Problem statement:
Copy every row below character for character, with no changes.

Records to use:
------

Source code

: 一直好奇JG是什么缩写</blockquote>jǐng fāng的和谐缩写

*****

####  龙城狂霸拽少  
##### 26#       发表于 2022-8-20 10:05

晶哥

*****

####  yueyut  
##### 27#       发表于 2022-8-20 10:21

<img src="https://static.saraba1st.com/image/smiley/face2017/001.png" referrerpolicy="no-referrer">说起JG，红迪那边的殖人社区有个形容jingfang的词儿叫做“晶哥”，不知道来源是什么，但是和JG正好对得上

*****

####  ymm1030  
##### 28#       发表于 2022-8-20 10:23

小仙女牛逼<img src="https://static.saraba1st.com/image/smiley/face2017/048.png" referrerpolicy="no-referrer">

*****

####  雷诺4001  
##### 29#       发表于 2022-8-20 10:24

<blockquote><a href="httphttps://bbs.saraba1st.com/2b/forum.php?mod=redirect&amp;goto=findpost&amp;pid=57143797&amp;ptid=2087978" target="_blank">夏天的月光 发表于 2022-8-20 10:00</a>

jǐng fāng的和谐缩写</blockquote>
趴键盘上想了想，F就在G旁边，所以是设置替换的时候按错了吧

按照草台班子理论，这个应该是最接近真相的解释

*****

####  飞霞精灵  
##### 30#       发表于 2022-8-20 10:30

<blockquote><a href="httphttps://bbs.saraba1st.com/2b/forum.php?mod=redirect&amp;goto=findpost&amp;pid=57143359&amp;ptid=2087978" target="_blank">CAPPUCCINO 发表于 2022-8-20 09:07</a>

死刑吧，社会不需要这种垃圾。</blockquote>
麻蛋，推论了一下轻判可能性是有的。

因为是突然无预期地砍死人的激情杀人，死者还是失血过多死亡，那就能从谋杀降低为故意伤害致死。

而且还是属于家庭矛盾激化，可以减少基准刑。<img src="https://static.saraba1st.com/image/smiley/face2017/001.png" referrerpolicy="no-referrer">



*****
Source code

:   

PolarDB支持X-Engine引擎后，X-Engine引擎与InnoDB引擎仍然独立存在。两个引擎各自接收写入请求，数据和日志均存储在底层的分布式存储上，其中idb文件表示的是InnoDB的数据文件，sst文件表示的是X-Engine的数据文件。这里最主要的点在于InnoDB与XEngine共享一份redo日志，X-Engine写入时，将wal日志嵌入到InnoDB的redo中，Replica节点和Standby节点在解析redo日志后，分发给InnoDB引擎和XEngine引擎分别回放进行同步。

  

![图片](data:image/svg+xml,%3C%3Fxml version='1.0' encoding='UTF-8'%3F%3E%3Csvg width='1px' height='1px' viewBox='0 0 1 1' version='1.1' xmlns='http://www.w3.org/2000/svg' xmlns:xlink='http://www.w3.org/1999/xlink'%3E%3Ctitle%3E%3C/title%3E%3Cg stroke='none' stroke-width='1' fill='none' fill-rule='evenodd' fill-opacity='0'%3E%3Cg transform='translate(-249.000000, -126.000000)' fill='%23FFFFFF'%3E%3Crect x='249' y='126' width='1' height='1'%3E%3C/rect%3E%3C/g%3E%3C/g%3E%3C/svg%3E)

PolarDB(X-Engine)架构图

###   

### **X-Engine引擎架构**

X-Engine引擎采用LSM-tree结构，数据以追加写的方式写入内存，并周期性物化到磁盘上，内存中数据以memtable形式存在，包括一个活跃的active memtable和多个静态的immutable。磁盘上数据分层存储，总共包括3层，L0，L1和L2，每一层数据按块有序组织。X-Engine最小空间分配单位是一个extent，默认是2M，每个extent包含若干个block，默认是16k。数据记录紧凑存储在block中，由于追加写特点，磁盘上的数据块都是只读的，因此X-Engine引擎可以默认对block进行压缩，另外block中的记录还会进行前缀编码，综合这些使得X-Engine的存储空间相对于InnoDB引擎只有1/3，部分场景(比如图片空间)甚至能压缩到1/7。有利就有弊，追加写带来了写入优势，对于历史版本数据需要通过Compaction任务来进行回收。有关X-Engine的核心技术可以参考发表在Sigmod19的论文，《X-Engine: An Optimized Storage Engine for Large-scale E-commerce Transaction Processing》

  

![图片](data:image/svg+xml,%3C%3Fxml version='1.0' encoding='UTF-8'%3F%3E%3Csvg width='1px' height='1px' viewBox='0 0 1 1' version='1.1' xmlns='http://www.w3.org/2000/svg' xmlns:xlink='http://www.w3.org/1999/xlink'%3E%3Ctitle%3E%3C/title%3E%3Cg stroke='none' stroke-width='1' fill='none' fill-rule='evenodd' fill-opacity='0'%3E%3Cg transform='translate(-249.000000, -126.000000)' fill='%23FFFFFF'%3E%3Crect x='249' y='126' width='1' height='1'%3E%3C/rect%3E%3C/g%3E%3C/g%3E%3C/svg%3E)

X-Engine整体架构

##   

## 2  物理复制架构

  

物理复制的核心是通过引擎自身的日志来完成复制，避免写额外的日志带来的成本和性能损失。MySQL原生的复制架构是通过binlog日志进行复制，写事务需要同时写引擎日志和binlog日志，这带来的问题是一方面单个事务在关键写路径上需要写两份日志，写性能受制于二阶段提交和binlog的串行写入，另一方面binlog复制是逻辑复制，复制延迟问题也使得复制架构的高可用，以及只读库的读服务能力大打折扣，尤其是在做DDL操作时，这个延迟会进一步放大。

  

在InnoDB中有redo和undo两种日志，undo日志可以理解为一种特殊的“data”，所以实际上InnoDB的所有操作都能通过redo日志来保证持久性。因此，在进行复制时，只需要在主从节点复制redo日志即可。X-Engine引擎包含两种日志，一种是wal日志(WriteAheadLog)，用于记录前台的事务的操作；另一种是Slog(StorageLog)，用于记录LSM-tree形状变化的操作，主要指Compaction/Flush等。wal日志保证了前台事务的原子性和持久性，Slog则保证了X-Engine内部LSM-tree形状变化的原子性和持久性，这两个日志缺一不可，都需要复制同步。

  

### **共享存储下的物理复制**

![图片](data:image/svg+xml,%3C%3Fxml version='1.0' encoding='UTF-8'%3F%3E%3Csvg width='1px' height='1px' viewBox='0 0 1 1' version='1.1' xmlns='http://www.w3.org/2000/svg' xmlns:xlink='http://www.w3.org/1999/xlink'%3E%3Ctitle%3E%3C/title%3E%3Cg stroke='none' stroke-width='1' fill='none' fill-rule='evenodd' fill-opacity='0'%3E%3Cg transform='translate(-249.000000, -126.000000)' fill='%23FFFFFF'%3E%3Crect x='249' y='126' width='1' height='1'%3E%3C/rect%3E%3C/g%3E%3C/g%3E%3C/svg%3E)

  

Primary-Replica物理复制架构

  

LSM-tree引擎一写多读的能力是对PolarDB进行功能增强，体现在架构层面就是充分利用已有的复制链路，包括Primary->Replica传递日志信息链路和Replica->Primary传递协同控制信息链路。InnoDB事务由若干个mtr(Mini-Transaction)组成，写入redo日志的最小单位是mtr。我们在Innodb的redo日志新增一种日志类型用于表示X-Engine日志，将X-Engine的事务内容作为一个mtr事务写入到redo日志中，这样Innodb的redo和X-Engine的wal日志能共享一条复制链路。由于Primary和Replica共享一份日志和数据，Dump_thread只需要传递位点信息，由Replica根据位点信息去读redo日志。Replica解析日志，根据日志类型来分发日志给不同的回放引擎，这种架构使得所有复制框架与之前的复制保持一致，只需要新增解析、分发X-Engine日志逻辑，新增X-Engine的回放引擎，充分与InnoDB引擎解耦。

------

Exercise response:
Source code

: 一直好奇JG是什么缩写</blockquote>jǐng fāng的和谐缩写

*****

####  龙城狂霸拽少  
##### 26#       发表于 2022-8-20 10:05

晶哥

*****

####  yueyut  
##### 27#       发表于 2022-8-20 10:21

<img src="https://static.saraba1st.com/image/smiley/face2017/001.png" referrerpolicy="no-referrer">说起JG，红迪那边的殖人社区有个形容jingfang的词儿叫做“晶哥”，不知道来源是什么，但是和JG正好对得上

*****

####  ymm1030  
##### 28#       发表于 2022-8-20 10:23

小仙女牛逼<img src="https://static.saraba1st.com/image/smiley/face2017/048.png" referrerpolicy="no-referrer">

*****

####  雷诺4001  
##### 29#       发表于 2022-8-20 10:24

<blockquote><a href="httphttps://bbs.saraba1st.com/2b/forum.php?mod=redirect&amp;goto=findpost&amp;pid=57143797&amp;ptid=2087978" target="_blank">夏天的月光 发表于 2022-8-20 10:00</a>

jǐng fāng的和谐缩写</blockquote>
趴键盘上想了想，F就在G旁边，所以是设置替换的时候按错了吧

按照草台班子理论，这个应该是最接近真相的解释

*****

####  飞霞精灵  
##### 30#       发表于 2022-8-20 10:30

<blockquote><a href="httphttps://bbs.saraba1st.com/2b/forum.php?mod=redirect&amp;goto=findpost&amp;pid=57143359&amp;ptid=2087978" target="_blank">CAPPUCCINO 发表于 2022-8-20 09:07</a>

死刑吧，社会不需要这种垃圾。</blockquote>
麻蛋，推论了一下轻判可能性是有的。

因为是突然无预期地砍死人的激情杀人，死者还是失血过多死亡，那就能从谋杀降低为故意伤害致死。

而且还是属于家庭矛盾激化，可以减少基准刑。<img src="https://static.saraba1st.com/image/smiley/face2017/001.png" referrerpolicy="no-referrer">



*****
Source code

:   

PolarDB支持X-Engine引擎后，X-Engine引擎与InnoDB引擎仍然独立存在。两个引擎各自接收写入请求，数据和日志均存储在底层的分布式存储上，其中idb文件表示的是InnoDB的数据文件，sst文件表示的是X-Engine的数据文件。这里最主要的点在于InnoDB与XEngine共享一份redo日志，X-Engine写入时，将wal日志嵌入到InnoDB的redo中，Replica节点和Standby节点在解析redo日志后，分发给InnoDB引擎和XEngine引擎分别回放进行同步。

  

![图片](data:image/svg+xml,%3C%3Fxml version='1.0' encoding='UTF-8'%3F%3E%3Csvg width='1px' height='1px' viewBox='0 0 1 1' version='1.1' xmlns='http://www.w3.org/2000/svg' xmlns:xlink='http://www.w3.org/1999/xlink'%3E%3Ctitle%3E%3C/title%3E%3Cg stroke='none' stroke-width='1' fill='none' fill-rule='evenodd' fill-opacity='0'%3E%3Cg transform='translate(-249.000000, -126.000000)' fill='%23FFFFFF'%3E%3Crect x='249' y='126' width='1' height='1'%3E%3C/rect%3E%3C/g%3E%3C/g%3E%3C/svg%3E)

PolarDB(X-Engine)架构图

###   

### **X-Engine引擎架构**

X-Engine引擎采用LSM-tree结构，数据以追加写的方式写入内存，并周期性物化到磁盘上，内存中数据以memtable形式存在，包括一个活跃的active memtable和多个静态的immutable。磁盘上数据分层存储，总共包括3层，L0，L1和L2，每一层数据按块有序组织。X-Engine最小空间分配单位是一个extent，默认是2M，每个extent包含若干个block，默认是16k。数据记录紧凑存储在block中，由于追加写特点，磁盘上的数据块都是只读的，因此X-Engine引擎可以默认对block进行压缩，另外block中的记录还会进行前缀编码，综合这些使得X-Engine的存储空间相对于InnoDB引擎只有1/3，部分场景(比如图片空间)甚至能压缩到1/7。有利就有弊，追加写带来了写入优势，对于历史版本数据需要通过Compaction任务来进行回收。有关X-Engine的核心技术可以参考发表在Sigmod19的论文，《X-Engine: An Optimized Storage Engine for Large-scale E-commerce Transaction Processing》

  

![图片](data:image/svg+xml,%3C%3Fxml version='1.0' encoding='UTF-8'%3F%3E%3Csvg width='1px' height='1px' viewBox='0 0 1 1' version='1.1' xmlns='http://www.w3.org/2000/svg' xmlns:xlink='http://www.w3.org/1999/xlink'%3E%3Ctitle%3E%3C/title%3E%3Cg stroke='none' stroke-width='1' fill='none' fill-rule='evenodd' fill-opacity='0'%3E%3Cg transform='translate(-249.000000, -126.000000)' fill='%23FFFFFF'%3E%3Crect x='249' y='126' width='1' height='1'%3E%3C/rect%3E%3C/g%3E%3C/g%3E%3C/svg%3E)

X-Engine整体架构

##   

## 2  物理复制架构

  

物理复制的核心是通过引擎自身的日志来完成复制，避免写额外的日志带来的成本和性能损失。MySQL原生的复制架构是通过binlog日志进行复制，写事务需要同时写引擎日志和binlog日志，这带来的问题是一方面单个事务在关键写路径上需要写两份日志，写性能受制于二阶段提交和binlog的串行写入，另一方面binlog复制是逻辑复制，复制延迟问题也使得复制架构的高可用，以及只读库的读服务能力大打折扣，尤其是在做DDL操作时，这个延迟会进一步放大。

  

在InnoDB中有redo和undo两种日志，undo日志可以理解为一种特殊的“data”，所以实际上InnoDB的所有操作都能通过redo日志来保证持久性。因此，在进行复制时，只需要在主从节点复制redo日志即可。X-Engine引擎包含两种日志，一种是wal日志(WriteAheadLog)，用于记录前台的事务的操作；另一种是Slog(StorageLog)，用于记录LSM-tree形状变化的操作，主要指Compaction/Flush等。wal日志保证了前台事务的原子性和持久性，Slog则保证了X-Engine内部LSM-tree形状变化的原子性和持久性，这两个日志缺一不可，都需要复制同步。

  

### **共享存储下的物理复制**

![图片](data:image/svg+xml,%3C%3Fxml version='1.0' encoding='UTF-8'%3F%3E%3Csvg width='1px' height='1px' viewBox='0 0 1 1' version='1.1' xmlns='http://www.w3.org/2000/svg' xmlns:xlink='http://www.w3.org/1999/xlink'%3E%3Ctitle%3E%3C/title%3E%3Cg stroke='none' stroke-width='1' fill='none' fill-rule='evenodd' fill-opacity='0'%3E%3Cg transform='translate(-249.000000, -126.000000)' fill='%23FFFFFF'%3E%3Crect x='249' y='126' width='1' height='1'%3E%3C/rect%3E%3C/g%3E%3C/g%3E%3C/svg%3E)

  

Primary-Replica物理复制架构

  

LSM-tree引擎一写多读的能力是对PolarDB进行功能增强，体现在架构层面就是充分利用已有的复制链路，包括Primary->Replica传递日志信息链路和Replica->Primary传递协同控制信息链路。InnoDB事务由若干个mtr(Mini-Transaction)组成，写入redo日志的最小单位是mtr。我们在Innodb的redo日志新增一种日志类型用于表示X-Engine日志，将X-Engine的事务内容作为一个mtr事务写入到redo日志中，这样Innodb的redo和X-Engine的wal日志能共享一条复制链路。由于Primary和Replica共享一份日志和数据，Dump_thread只需要传递位点信息，由Replica根据位点信息去读redo日志。Replica解析日志，根据日志类型来分发日志给不同的回放引擎，这种架构使得所有复制框架与之前的复制保持一致，只需要新增解析、分发X-Engine日志逻辑，新增X-Engine的回放引擎，充分与InnoDB引擎解耦。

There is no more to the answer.